Thursday, June 28, 2007

postal scrotum: for you to ponder

Before I went to the States, my brother Sean emailed me the following:

Dr Bigglesworth,

Here's something to address on your blog that bothered me when I was in Korea.

I have come up with a theory that many (not all) male foreigners working in Korea are there just to get a date. I remember seeing a disproportionately large proportion of ugly white men with pretty Korean girls. It's obvious that so many of these men could never get a date with someone as pretty in their own home countries so they come to Korea to get a date with women from a culture that is predisposed to liking western things and finding them exotic. Any self respecting korean-american girl would never be caught dead with these men. This really bothered me because the men were taking advantage of this cultural predisposition and it also bothered me that the pretty korean girls would fall for it. I also think that a lot of these ugly men just have yellow fever and want a more submissive woman (which is obviously the western stereotype of asian women).

What do you think of this theory?

I know that this sort of question provokes lengthy comment threads at places like The Marmot's Hole. Anything of a "they're here to fuck our women!" nature does that. My own take is that, yeah, a lot of foreigners are here to scope, but that there's nothing inherently wrong with being a guy on the lookout for chicks. The cultural problem you refer to-- the one about the "submissive Asian woman" stereotype-- is less of a problem than it might seem at first blush, because Westerners who go into the game with the wrong conception about Asian women usually get straightened out pretty quickly by the women themselves: they're anything but submissive for the most part. That might explain why some Western losers, unable to deal with that reality, turn to the hos. But as I'm sure many expat commenters will point out, Koreans can't really blame foreigners for the bustling sex industry: the sex business is fueled primarily by Korean clientele. Blaming foreigners for a systemic internal problem is an easy way out. Not that these foreigners are helping the situation, of course...

[MATERIAL SHOWN]:

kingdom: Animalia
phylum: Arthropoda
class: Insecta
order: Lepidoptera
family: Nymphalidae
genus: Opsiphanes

[REQUIRED ACTIONS]:
A) Reproduce the blog post between "postal scrotum: for" and "was in Korea.", inclusive.
B) In the blog post, who emailed the writer before the trip to the States?
The entries come from a separate source, unrelated to the blog post.

[ANSWERS FOR THE EXERCISE]:
A)
postal scrotum: for you to ponder

Before I went to the States, my brother Sean emailed me the following:

Dr Bigglesworth,

Here's something to address on your blog that bothered me when I was in Korea.

B) The writer's brother Sean.